4. Some Landlords require their tenants to furnish sales information to them. Franchisors can require Landlords to furnish the Franchisor copies of any such information, so the Franchisor has an additional source relating to the Franchisees' sales (particularly if the Franchisee has failed to furnish that information to the Franchisor).

5. The loss of a good franchised location can be very detrimental to the franchise brand. If the Franchisee/Tenants defaults under the Lease, the proper language in the Rider would give Franchisor the right to be notified by the Landlord of such default, and to cure it (thereby keeping the Lease in good standing), or to assume the Lease altogether.

6. See #5 above.

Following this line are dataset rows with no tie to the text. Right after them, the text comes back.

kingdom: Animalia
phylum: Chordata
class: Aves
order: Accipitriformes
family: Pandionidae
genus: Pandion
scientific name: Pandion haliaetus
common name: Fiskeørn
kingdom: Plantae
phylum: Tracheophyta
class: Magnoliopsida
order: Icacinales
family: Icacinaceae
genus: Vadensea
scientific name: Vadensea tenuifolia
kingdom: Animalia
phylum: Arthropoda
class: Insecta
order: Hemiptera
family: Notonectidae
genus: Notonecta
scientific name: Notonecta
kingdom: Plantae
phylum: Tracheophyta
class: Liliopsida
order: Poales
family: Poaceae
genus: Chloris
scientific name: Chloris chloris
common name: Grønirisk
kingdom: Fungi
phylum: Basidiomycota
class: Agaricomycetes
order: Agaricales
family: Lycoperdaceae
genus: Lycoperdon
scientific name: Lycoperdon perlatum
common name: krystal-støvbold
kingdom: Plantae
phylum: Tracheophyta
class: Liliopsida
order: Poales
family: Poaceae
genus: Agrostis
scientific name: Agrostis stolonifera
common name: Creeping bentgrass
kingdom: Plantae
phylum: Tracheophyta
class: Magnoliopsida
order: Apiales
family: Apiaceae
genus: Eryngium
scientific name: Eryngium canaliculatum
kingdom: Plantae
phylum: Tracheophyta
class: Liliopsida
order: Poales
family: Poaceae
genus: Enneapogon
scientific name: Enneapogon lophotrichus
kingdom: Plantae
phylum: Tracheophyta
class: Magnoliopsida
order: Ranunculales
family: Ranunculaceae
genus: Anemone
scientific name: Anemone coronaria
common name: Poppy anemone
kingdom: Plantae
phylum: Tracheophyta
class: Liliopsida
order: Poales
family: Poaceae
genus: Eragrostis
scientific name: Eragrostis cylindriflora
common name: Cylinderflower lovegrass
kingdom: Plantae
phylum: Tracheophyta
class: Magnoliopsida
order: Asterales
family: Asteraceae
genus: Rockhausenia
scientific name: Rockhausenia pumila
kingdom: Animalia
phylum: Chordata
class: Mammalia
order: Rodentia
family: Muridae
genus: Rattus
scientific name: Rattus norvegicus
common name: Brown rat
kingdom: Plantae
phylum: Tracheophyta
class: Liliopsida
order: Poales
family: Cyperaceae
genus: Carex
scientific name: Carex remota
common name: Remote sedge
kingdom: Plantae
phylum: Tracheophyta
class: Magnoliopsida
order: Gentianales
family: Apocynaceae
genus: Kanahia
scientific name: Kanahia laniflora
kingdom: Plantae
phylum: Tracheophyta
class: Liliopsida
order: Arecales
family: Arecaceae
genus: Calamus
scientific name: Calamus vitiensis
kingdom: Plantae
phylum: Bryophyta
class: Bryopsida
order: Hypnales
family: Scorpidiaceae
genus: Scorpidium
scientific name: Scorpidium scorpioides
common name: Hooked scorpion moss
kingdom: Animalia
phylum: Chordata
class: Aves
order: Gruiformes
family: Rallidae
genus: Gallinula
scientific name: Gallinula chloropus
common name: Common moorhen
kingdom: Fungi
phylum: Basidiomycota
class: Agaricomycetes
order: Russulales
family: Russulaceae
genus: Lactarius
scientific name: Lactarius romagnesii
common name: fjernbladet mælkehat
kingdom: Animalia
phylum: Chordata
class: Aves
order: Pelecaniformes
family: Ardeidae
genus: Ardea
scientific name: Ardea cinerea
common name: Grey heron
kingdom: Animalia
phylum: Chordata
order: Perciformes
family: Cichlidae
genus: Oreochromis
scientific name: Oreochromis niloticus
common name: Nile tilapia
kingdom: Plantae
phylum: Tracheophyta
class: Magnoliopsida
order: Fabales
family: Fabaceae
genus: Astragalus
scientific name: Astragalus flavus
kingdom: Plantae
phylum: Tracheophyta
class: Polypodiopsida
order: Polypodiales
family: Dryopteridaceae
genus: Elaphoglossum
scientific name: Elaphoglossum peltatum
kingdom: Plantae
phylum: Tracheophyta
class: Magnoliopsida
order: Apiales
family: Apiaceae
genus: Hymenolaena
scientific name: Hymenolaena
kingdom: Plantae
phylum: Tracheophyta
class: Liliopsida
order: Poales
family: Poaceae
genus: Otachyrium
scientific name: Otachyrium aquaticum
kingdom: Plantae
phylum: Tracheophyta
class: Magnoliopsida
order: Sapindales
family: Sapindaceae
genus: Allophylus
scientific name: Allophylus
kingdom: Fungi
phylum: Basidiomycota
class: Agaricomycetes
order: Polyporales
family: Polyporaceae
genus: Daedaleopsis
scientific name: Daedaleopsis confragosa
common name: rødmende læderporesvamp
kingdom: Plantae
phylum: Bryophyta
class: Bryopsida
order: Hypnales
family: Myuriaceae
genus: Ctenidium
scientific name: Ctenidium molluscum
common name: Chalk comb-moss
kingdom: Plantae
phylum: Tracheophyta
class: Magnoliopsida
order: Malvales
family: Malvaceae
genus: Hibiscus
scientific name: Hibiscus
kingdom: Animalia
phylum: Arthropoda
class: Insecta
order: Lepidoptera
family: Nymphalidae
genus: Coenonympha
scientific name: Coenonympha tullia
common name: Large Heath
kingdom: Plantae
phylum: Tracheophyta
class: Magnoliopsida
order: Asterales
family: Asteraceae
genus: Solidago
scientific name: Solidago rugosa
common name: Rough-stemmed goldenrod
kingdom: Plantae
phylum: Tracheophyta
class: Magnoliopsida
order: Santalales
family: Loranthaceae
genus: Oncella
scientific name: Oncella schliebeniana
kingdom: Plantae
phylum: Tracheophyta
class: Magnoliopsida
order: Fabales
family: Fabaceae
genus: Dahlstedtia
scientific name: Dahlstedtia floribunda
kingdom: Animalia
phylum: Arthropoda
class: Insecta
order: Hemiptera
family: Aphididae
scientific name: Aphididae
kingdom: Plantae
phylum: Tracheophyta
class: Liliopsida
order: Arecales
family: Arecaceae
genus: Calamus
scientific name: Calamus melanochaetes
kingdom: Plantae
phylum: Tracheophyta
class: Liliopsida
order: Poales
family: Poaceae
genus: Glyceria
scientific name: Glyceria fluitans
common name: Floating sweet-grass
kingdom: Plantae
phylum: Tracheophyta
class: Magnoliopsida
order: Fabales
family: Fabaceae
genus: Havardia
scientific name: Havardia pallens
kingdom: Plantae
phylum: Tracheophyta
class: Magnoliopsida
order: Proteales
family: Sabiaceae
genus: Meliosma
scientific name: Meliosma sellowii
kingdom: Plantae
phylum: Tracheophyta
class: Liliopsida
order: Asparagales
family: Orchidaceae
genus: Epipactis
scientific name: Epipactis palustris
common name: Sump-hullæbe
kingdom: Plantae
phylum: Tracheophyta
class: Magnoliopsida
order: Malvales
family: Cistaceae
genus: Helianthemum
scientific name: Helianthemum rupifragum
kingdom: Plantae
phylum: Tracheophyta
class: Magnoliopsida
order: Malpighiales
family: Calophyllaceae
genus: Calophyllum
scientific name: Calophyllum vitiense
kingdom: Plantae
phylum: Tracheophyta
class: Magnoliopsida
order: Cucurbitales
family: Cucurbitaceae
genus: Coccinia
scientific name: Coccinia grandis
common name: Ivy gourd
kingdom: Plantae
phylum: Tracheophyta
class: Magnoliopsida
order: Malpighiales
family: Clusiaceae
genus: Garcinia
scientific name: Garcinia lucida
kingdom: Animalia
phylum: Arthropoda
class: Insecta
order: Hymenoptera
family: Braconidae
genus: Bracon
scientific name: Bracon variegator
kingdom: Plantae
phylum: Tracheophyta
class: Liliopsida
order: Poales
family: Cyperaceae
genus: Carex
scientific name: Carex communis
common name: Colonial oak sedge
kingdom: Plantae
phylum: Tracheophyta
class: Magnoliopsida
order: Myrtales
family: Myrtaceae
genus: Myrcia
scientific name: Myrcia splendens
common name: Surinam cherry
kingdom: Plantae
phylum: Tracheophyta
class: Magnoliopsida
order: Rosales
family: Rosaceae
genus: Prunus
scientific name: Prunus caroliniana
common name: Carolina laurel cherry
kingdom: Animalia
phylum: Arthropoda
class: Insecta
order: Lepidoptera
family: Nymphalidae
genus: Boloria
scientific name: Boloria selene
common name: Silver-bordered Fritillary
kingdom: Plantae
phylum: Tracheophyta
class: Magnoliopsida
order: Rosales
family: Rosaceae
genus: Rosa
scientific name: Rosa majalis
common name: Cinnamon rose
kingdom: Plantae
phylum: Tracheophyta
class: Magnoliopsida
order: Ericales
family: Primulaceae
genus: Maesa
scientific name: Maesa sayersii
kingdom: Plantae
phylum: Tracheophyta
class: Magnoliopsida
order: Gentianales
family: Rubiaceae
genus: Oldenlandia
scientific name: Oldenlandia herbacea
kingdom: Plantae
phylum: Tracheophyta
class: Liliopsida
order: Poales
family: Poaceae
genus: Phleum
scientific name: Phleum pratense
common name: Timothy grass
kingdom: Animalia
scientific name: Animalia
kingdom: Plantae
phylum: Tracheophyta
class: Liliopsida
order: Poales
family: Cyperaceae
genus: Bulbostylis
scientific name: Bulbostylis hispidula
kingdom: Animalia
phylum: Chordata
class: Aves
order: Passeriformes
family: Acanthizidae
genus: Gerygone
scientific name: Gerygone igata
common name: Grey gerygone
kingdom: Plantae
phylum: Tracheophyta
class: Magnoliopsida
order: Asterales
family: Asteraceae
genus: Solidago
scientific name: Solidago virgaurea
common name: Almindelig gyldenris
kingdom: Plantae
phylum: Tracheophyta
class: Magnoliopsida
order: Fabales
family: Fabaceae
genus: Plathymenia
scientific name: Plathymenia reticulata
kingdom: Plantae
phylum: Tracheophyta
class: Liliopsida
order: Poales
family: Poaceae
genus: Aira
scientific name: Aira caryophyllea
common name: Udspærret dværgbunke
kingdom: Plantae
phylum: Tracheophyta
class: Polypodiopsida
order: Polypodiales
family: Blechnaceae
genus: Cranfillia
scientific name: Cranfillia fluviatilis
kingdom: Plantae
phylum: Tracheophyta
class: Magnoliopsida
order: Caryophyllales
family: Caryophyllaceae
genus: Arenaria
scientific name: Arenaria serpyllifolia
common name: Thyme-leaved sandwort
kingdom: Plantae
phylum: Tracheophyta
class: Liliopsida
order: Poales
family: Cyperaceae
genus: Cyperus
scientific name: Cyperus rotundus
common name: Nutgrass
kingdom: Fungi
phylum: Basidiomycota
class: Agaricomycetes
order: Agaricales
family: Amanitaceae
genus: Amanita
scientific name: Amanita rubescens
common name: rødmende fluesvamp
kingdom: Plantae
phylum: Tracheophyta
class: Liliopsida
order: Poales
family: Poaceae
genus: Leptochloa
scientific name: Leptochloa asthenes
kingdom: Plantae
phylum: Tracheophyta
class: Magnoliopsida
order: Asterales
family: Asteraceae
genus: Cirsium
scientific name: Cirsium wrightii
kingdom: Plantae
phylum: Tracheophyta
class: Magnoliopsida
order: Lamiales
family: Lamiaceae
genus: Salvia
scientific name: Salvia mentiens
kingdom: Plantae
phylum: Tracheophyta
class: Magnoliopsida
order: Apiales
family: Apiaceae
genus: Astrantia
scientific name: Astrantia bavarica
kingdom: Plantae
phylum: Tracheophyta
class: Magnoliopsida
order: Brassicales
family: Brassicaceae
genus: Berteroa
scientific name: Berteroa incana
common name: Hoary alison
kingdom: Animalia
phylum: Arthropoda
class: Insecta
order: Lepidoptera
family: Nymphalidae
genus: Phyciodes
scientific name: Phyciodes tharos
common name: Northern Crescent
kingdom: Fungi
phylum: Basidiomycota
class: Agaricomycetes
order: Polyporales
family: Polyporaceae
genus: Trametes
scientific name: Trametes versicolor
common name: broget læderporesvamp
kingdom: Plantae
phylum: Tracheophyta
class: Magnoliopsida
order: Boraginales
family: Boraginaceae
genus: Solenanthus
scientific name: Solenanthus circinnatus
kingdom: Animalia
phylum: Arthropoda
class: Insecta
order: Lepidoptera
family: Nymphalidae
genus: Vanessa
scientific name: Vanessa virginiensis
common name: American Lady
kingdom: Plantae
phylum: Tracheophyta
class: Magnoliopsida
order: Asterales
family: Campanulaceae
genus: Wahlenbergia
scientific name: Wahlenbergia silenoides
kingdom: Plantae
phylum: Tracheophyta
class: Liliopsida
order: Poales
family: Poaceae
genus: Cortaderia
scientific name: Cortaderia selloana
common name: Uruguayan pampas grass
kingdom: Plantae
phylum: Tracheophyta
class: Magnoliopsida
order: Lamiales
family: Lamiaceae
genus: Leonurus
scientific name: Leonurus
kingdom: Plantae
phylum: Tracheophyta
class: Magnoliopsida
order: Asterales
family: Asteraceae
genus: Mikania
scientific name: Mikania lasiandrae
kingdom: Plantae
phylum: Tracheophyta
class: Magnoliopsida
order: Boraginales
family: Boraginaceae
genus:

The proper language in the Rider would give the Franchisor the right to assume the Lease from the Franchisee.

7. If the Franchisee is misusing the Marks, or if the Lease is terminated, the Franchisor may need to enter the Premises to correct the usage of the Marks, or, in the case of a shuttered business, to remove the Marks so that they are not associated with the closed business.

8. Some Franchisors use a "Collateral Assignment of Lease," which gives the Franchisor the option, but not the obligation, to assume the lease upon a default by Franchisee of the lease or of the Franchise Agreement. This document is signed by the Franchisee and the Landlord at the time the lease is signed. It protects the Franchisor's interest in the location not only if the Franchisee defaults under the Lease, but also if the Franchisee is in default under the Franchise Agreement. It can also provide for the Franchisor to be able to name a designee (such as an affiliate or another Franchisee) as the replacement Tenant. It can, in addition, state that upon the Franchisor re-assigning the Lease to another Franchisee, the Franchisor is released from liability under the Lease.

9. A prohibition against amending or terminating the Lease without the Franchisor's approval protects the Franchisor from the Landlord and Franchisee undoing any of the provisions that were entered into to protect the Franchisor.

NOTE: Not all Landlords readily agree to all of the above provisions suggested. While Landlords are generally in favor of leasing to businesses with a recognized brand, they do not like to have provisions that impose more requirements and restrictions on them than they have with non-franchisee tenants. There is usually a lively negotiation between Landlord and Franchisor (on the Franchisee's behalf) regarding these points, and the attractiveness and appeal of the physical location may make it difficult for the Franchisor to get all of these provisions into the Rider. But it's always worth making the effort.